The director of the United Nations agency for Palestinian refugees in Lebanon said on Wednesday that the agency had not been affected by US President Donald Trump's halt to US foreign aid funding or by an Israeli ban on its operations.

"UNRWA currently is not receiving any US funding so there is no direct impact of the more recent decisions related to the UN system for UNRWA," Dorothee Klaus told reporters at UNRWA's field office in Lebanon.

US funding to UNRWA was suspended last year until March 2025 under a deal reached by US lawmakers and after Israel accused 12 of the agency's 13,000 employees in Gaza of participating in the deadly Oct. 7, 2023, Hamas attack that triggered the Gaza war.

The UN has said it had fired nine UNRWA staff who may have been involved and said it would investigate all accusations made.

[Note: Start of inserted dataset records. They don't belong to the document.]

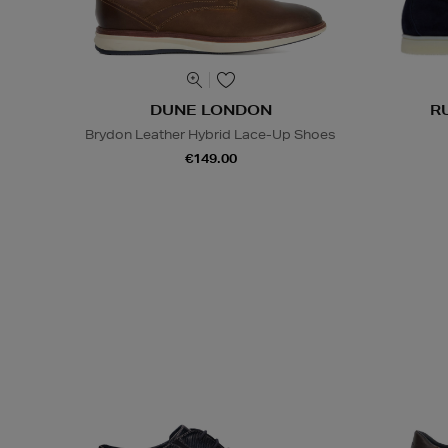
DUNE LONDON
R
Brydon Leather Hybrid Lace-Up Shoes
€149.00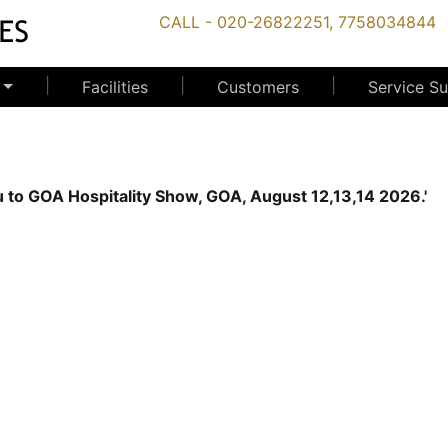
CALL - 020-26822251, 7758034844
|
|
|
Facilities
Customers
Service S
 you to GOA Hospitality Show, GOA, August 12,13,14 2026.'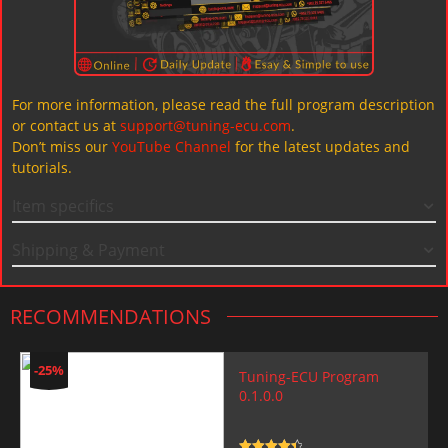
For more information, please read the full program description
or contact us at
support@tuning-ecu.com
.
Don’t miss our
YouTube Channel
for the latest updates and
tutorials.
Item specifics
Shipping & Payment
RECOMMENDATIONS
-25%
Tuning-ECU Program
0.1.0.0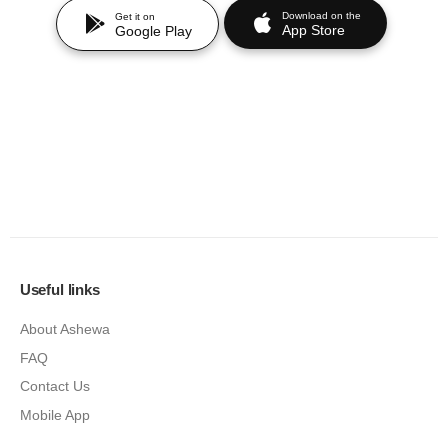
Download on the
Get it on
App Store
Google Play
Useful links
About Ashewa
FAQ
Contact Us
Mobile App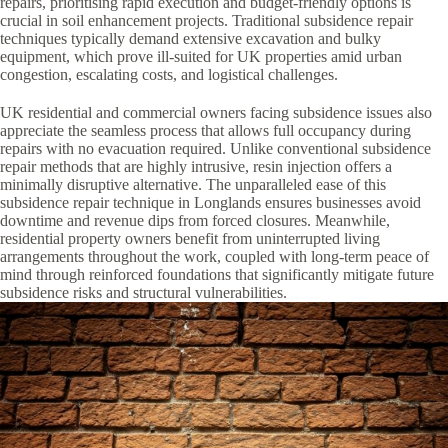
repairs, prioritising rapid execution and budget-friendly options is
crucial in soil enhancement projects. Traditional subsidence repair
techniques typically demand extensive excavation and bulky
equipment, which prove ill-suited for UK properties amid urban
congestion, escalating costs, and logistical challenges.
UK residential and commercial owners facing subsidence issues also
appreciate the seamless process that allows full occupancy during
repairs with no evacuation required. Unlike conventional subsidence
repair methods that are highly intrusive, resin injection offers a
minimally disruptive alternative. The unparalleled ease of this
subsidence repair technique in Longlands ensures businesses avoid
downtime and revenue dips from forced closures. Meanwhile,
residential property owners benefit from uninterrupted living
arrangements throughout the work, coupled with long-term peace of
mind through reinforced foundations that significantly mitigate future
subsidence risks and structural vulnerabilities.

Klaus said that UNRWA Lebanon had also placed four staff members on administrative leave as it investigated allegations they had breached the UN principle of neutrality.

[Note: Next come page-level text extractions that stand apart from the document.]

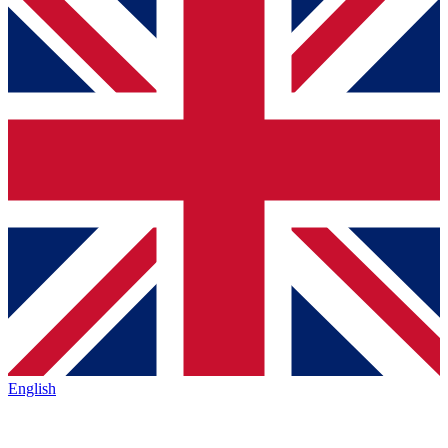
English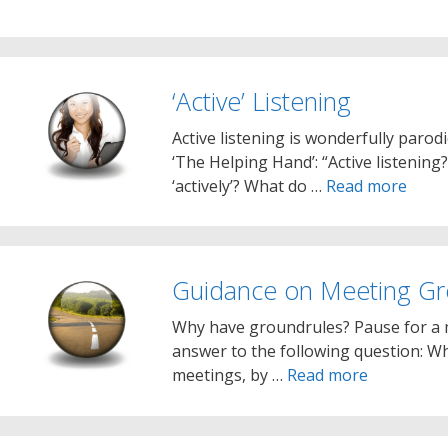
‘Active’ Listening
Active listening is wonderfully parod
‘The Helping Hand’: “Active listenin
‘actively’? What do …
Read more
Guidance on Meeting Gr
Why have groundrules? Pause for a
answer to the following question: Wha
meetings, by …
Read more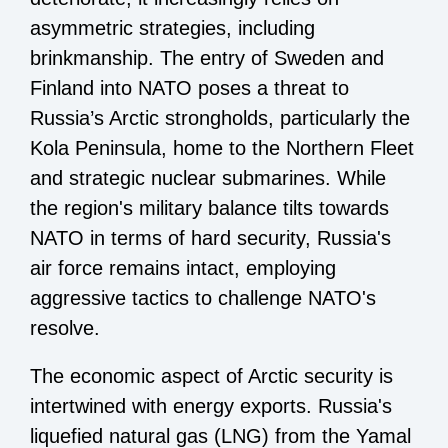
asymmetric strategies, including
brinkmanship. The entry of Sweden and
Finland into NATO poses a threat to
Russia’s Arctic strongholds, particularly the
Kola Peninsula, home to the Northern Fleet
and strategic nuclear submarines. While
the region's military balance tilts towards
NATO in terms of hard security, Russia's
air force remains intact, employing
aggressive tactics to challenge NATO's
resolve.
The economic aspect of Arctic security is
intertwined with energy exports. Russia's
liquefied natural gas (LNG) from the Yamal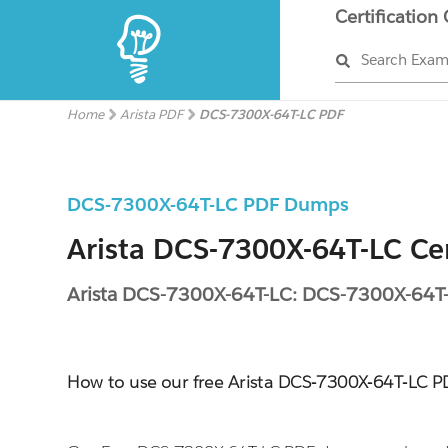
Certification
Search Exa
Home
Arista PDF
DCS-7300X-64T-LC PDF
DCS-7300X-64T-LC PDF Dumps
Arista DCS-7300X-64T-LC Cer
Arista DCS-7300X-64T-LC: DCS-7300X-64T
How to use our free Arista DCS-7300X-64T-LC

One UNRWA teacher had already been suspended last year and a Hamas commander in Lebanon - killed in September in an Israeli strike - was found to have had an UNRWA job.

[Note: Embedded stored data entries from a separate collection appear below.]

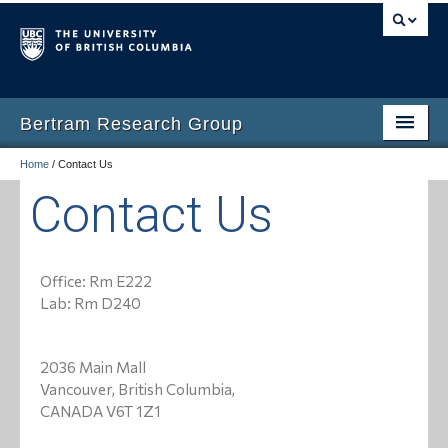
Bertram Research Group
Home
/
Contact Us
Home
Contact Us
Research
Group Members
Office: Rm E222
Group News
Lab: Rm D240
Publications
2036 Main Mall
EDI
Vancouver, British Columbia,
CANADA V6T 1Z1
Affiliations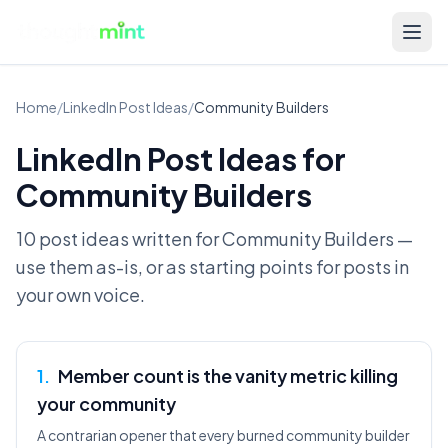
Home
/
LinkedIn Post Ideas
/
Community Builders
LinkedIn Post Ideas for
Community Builders
10 post ideas written for
Community Builders
—
use them as-is, or as starting points for posts in
your own voice.
1
.
Member count is the vanity metric killing
your community
A contrarian opener that every burned community builder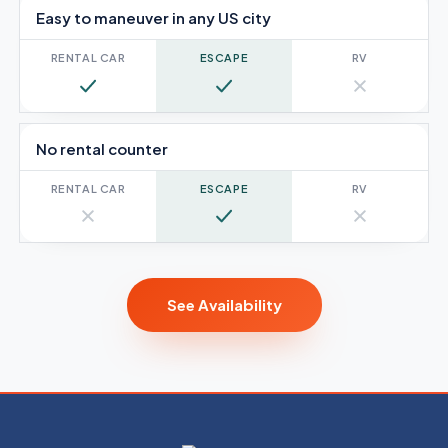
Easy to maneuver in any US city
Yes
Yes
No
No rental counter
No
Yes
No
See Availability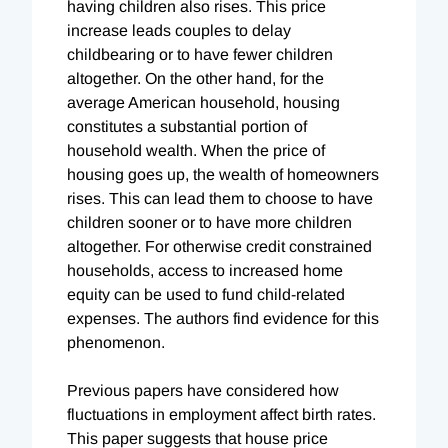
having children also rises. This price
increase leads couples to delay
childbearing or to have fewer children
altogether. On the other hand, for the
average American household, housing
constitutes a substantial portion of
household wealth. When the price of
housing goes up, the wealth of homeowners
rises. This can lead them to choose to have
children sooner or to have more children
altogether. For otherwise credit constrained
households, access to increased home
equity can be used to fund child-related
expenses. The authors find evidence for this
phenomenon.
Previous papers have considered how
fluctuations in employment affect birth rates.
This paper suggests that house price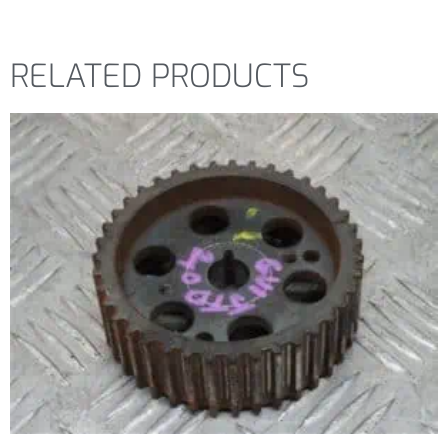
RELATED PRODUCTS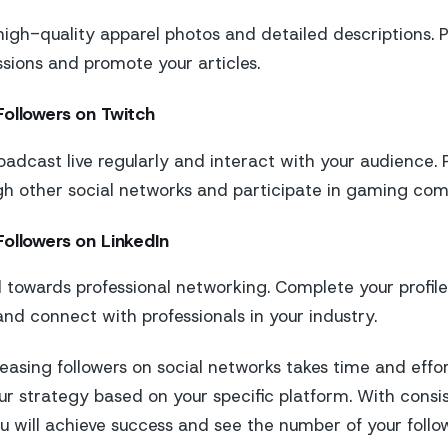
high-quality apparel photos and detailed descriptions. P
ions and promote your articles.
Followers on Twitch
oadcast live regularly and interact with your audience.
h other social networks and participate in gaming com
ollowers on LinkedIn
 towards professional networking. Complete your profile 
and connect with professionals in your industry.
reasing followers on social networks takes time and effor
ur strategy based on your specific platform. With cons
u will achieve success and see the number of your follo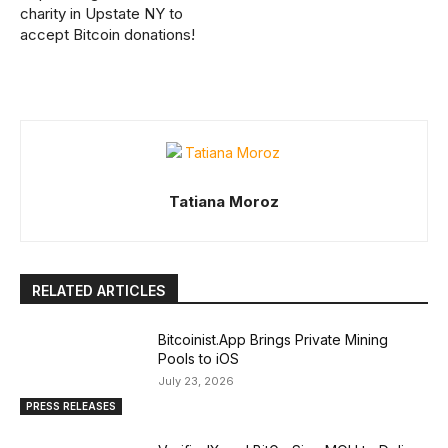
charity in Upstate NY to
accept Bitcoin donations!
Tatiana Moroz
RELATED ARTICLES
Bitcoinist.App Brings Private Mining
Pools to iOS
July 23, 2026
PRESS RELEASES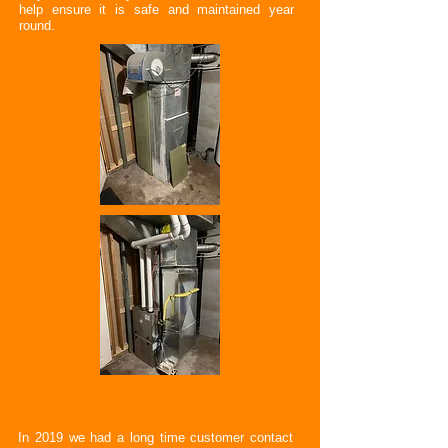
help ensure it is safe and maintained year
round.
New RTM Build
In 2019 we had a long time customer contact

Klaus also said there was "no direct impact" on the agency's Lebanon operations from a new Israeli law banning UNRWA operations in East Jerusalem, the West Bank and the Gaza Strip and that "UNRWA will continue fully operating in Lebanon."

The law, adopted in October, bans UNRWA's operation on Israeli land - including East Jerusalem, which Israel annexed in a move not recognized internationally - and contact with Israeli authorities from Jan. 30.

UNRWA provides aid, health and education services to millions in the Palestinian territories and neighboring Arab countries of Syria, Lebanon and Jordan.

Its commissioner general Philippe Lazzarini said on Tuesday that UNRWA has been the target of a "fierce disinformation campaign" to "portray the agency as a terrorist organization."